--- Input Enclosed Below ---
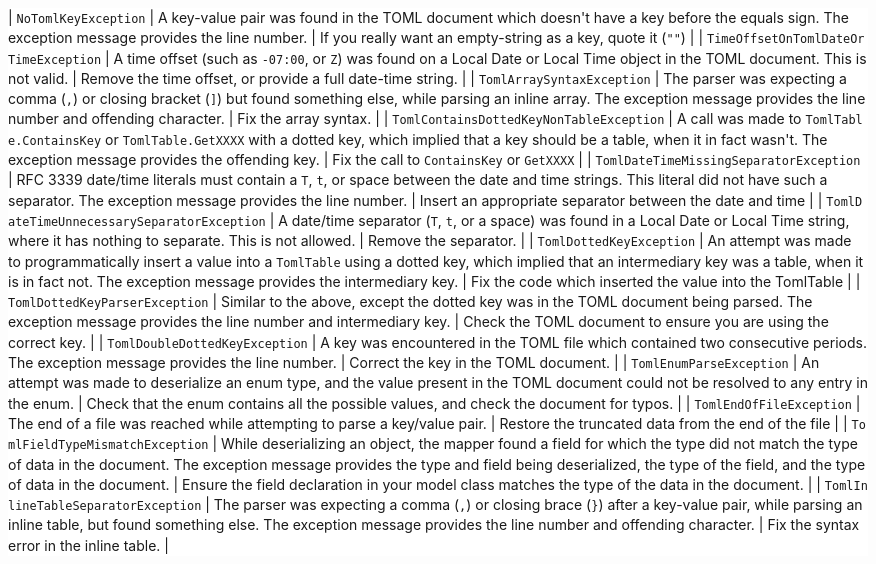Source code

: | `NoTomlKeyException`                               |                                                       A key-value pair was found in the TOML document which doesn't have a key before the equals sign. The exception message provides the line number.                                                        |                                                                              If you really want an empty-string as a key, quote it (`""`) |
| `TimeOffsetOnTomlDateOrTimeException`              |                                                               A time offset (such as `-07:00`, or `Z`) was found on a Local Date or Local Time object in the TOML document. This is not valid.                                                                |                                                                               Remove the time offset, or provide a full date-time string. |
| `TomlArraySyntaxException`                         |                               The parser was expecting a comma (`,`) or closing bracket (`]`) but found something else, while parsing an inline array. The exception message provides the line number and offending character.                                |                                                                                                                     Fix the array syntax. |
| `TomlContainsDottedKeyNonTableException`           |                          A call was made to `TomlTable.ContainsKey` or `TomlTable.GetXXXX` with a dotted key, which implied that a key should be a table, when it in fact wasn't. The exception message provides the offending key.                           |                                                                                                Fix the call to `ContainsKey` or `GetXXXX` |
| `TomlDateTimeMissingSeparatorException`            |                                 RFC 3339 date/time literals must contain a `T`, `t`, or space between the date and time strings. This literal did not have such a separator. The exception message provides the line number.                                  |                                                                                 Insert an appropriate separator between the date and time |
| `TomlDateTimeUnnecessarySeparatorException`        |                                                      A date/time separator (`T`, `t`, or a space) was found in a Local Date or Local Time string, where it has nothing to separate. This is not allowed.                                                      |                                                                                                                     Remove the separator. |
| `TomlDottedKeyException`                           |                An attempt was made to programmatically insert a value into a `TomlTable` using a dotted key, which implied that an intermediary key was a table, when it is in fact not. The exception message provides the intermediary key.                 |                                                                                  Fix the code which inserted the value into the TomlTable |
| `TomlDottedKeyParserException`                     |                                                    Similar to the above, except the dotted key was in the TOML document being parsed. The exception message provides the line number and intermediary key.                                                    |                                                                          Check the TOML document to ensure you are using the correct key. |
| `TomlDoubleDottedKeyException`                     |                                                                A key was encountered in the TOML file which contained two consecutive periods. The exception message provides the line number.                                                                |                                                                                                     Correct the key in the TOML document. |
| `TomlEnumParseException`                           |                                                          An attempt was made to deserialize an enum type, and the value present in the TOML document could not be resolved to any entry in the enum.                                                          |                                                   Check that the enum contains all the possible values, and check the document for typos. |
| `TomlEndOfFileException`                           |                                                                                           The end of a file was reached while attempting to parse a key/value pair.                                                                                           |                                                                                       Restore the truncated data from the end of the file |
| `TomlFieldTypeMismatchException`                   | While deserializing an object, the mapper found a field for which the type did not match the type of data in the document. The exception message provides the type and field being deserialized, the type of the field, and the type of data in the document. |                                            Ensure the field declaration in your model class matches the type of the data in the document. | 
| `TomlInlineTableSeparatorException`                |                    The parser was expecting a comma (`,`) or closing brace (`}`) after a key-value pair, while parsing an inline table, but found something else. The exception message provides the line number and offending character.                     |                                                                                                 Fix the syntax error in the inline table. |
--- End of Enclosed Input ---
Task to carry out - Starting at the line that contains "key-value pair was" and ending at the line that contains "array syntax. |", copy those lines of the data, swapping "TOML document" for "TOML file" and changing nothing else.

Exercise result -
: | `NoTomlKeyException`                               |                                                       A key-value pair was found in the TOML file which doesn't have a key before the equals sign. The exception message provides the line number.                                                        |                                                                              If you really want an empty-string as a key, quote it (`""`) |
| `TimeOffsetOnTomlDateOrTimeException`              |                                                               A time offset (such as `-07:00`, or `Z`) was found on a Local Date or Local Time object in the TOML file. This is not valid.                                                                |                                                                               Remove the time offset, or provide a full date-time string. |
| `TomlArraySyntaxException`                         |                               The parser was expecting a comma (`,`) or closing bracket (`]`) but found something else, while parsing an inline array. The exception message provides the line number and offending character.                                |                                                                                                                     Fix the array syntax. |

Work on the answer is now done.